The achieved accuracy of low-bit quantization in this paper is not good enough. Reducing the quantization overhead is good, it could be better to address the accuracy problem together.
It lacks the comparison to the state-of-the-art low bit quantization methods, e.g. QuiP. It could be better to show the accuracy under the same bit-width. According to the claim in the recent papers like QuiP, they can achieve better accuracy than this paper.
It only evaluates the PPL. Better to have some evaluation of the zero shot tasks, e.g., ARC, HellaSwag, PIQA.
Most of the evaluated models are old. It would be better to evaluate the recent models like Llama 3, Mistral, Qwen2.5, which can better demonstrate the efficacy on the recent workloads.

问题

Many existing quantization works do have calculated the effective bit-width of the quantized model, e.g., SqueezeLLM, SpQR. A comparison to them can better illustrate the contribution of this paper.
It claims the CUDA device can compute 132x32 units simultaneously. However, the number of the blocks to be able to execute simultaneously is also determined by the shared memory and register resource usage.
There are already many quantization works for extreme low bit-width quantization (e.g., QuiP, and many others). Better to give a comparison to these works. The OPT and Bloom models are old, better use the recent models (Llama 3, Qwen2.5, Mistral, etc). Better to add the evaluation of zero-shot tasks (ARC, PIQA, HellaSwag, etc).

审稿意见

评分: 5置信度: 32024-11-04

The paper presents k-Odd One Clear (k-OOC), a novel GPU kernel designed to enhance quantization accuracy and speed in the GPTQ algorithm for large language models (LLMs). The proposed OOC technique selects an "odd" group to enhance quantization clarity, potentially improving model reasoning capabilities. Additionally, the authors introduce the Bit Family to classify the compression rates of different quantization techniques objectively.

优点

The authors introduce the Bit Family to objectively classify the compression rates of various quantization techniques, providing a consistent metric for calculating the final effective bit precision. This offers a fair basis for comparing different quantization methods.
The paper proposes a kernel that performs quantization more efficiently and faster than the original GPTQ implementation, showing potential for practical speedups.

缺点

The paper primarily evaluates model performance using perplexity (PPL). While PPL is a useful metric, its limited improvement in larger models, as the authors note, suggests it may not fully capture the benefits of the proposed method. Including other evaluation metrics, such as MMLU or GSM8K, would provide a more comprehensive assessment of the technique’s effectiveness.
Although the proposed extension of the GPTQ method improves accuracy, its impact on inference speed is unclear. Unlike weight-only kernels in methods like GPTQ, AWQ, and LUT-GEMM that maintain uniform precision within matrices, the proposed method combines high- and low-precision weights, requiring mixed-precision GEMM operations.
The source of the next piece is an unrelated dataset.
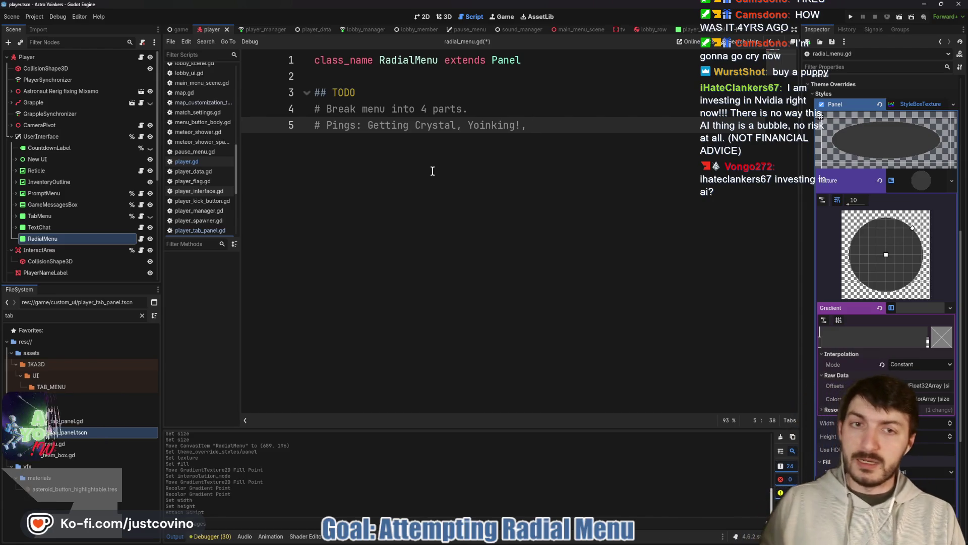
Step: Add 'Defending!' as the third ping on line 5, save, and type a comma after it
{"action": "type", "text": "Defending!"}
To demonstrate real-world applicability, accelerated kernels or system-level optimizations for mixed-precision operations and corresponding latency results are needed.

问题

Please see the weaknesses section.

AC 元评审

2024-12-21

This work proposes a GPU kernel to improve quantization speed and accuracy for LLMs, offering notable perplexity gains and faster execution. While reviewers agree on its potential, they highlight important shortcomings: limited evaluation metrics (mostly perplexity), old models, and no comparisons with recent methods. This reduces confidence in its broader impact. They also note the need for more thorough hardware-level profiling. The paper show promising ideas, but its scope and comparisons remains incomplete. Without stronger evidence of general applicability, the consensus shifted toward rejection.

审稿人讨论附加意见

There was no discussion because the authors did not write a rebuttal.

最终决定Reject

2025-01-22

Reject

撤稿通知

2025-08-24

I have read and agree with the venue's withdrawal policy on behalf of myself and my co-authors.